#### [ABOUT THIS EXERCISE]
All of the data is to be written out again exactly, without the pictures.

#### [DATA EXTRACT]

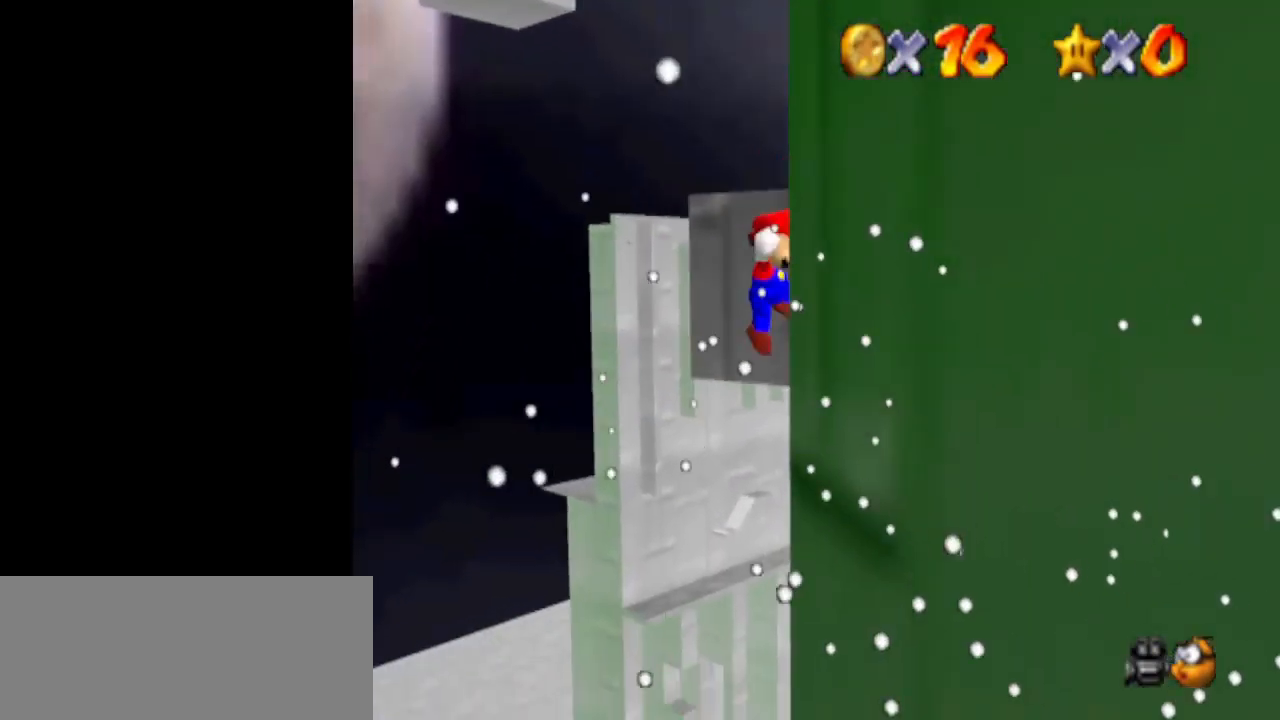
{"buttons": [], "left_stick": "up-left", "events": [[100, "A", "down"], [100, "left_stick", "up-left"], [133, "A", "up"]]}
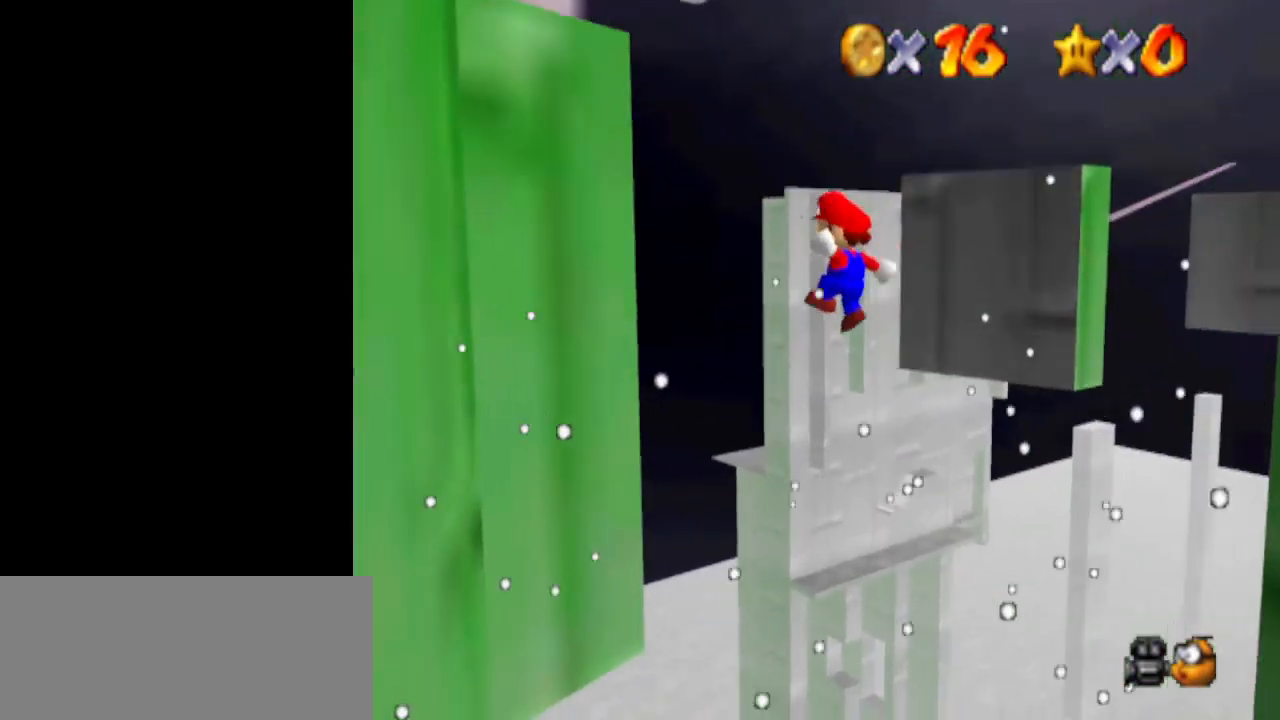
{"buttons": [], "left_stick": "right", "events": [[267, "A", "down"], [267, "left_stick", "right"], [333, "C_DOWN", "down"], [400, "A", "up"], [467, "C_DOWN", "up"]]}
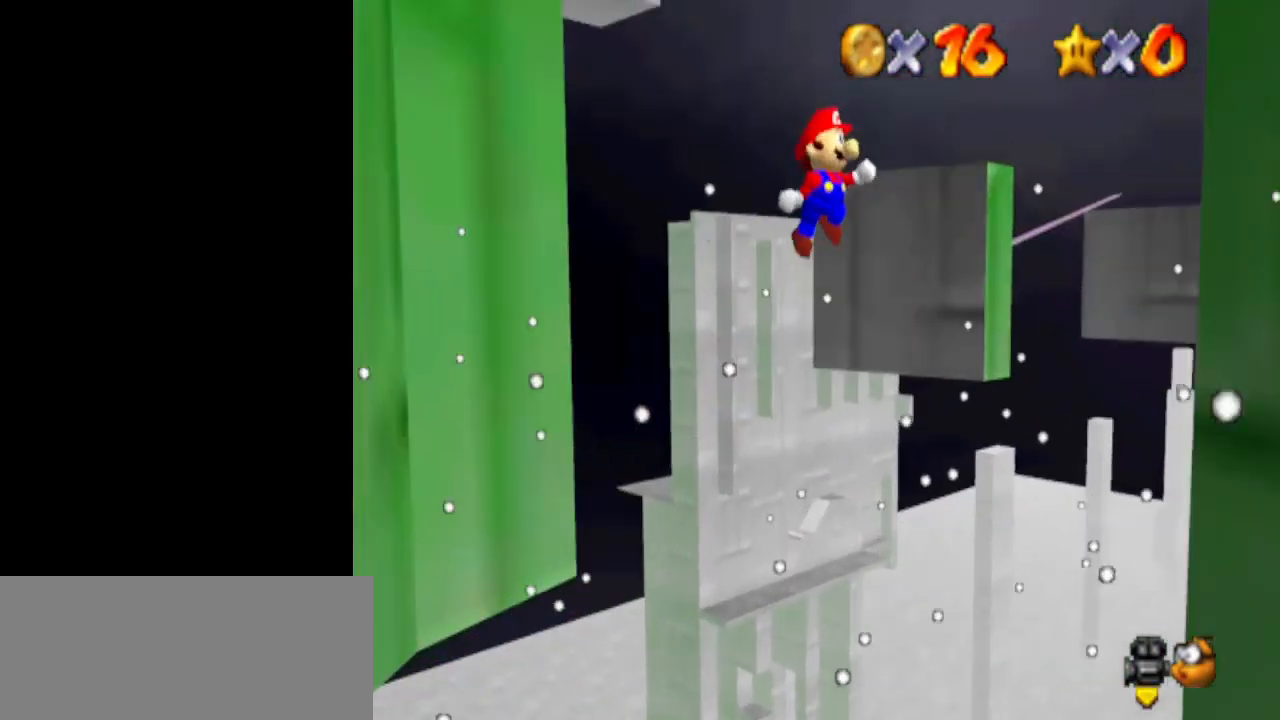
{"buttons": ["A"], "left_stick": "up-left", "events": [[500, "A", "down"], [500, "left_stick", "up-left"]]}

#### [SOLUTION]
{"buttons": [], "left_stick": "up-left", "events": [[100, "A", "down"], [100, "left_stick", "up-left"], [133, "A", "up"]]}
{"buttons": [], "left_stick": "right", "events": [[267, "A", "down"], [267, "left_stick", "right"], [333, "C_DOWN", "down"], [400, "A", "up"], [467, "C_DOWN", "up"]]}
{"buttons": ["A"], "left_stick": "up-left", "events": [[500, "A", "down"], [500, "left_stick", "up-left"]]}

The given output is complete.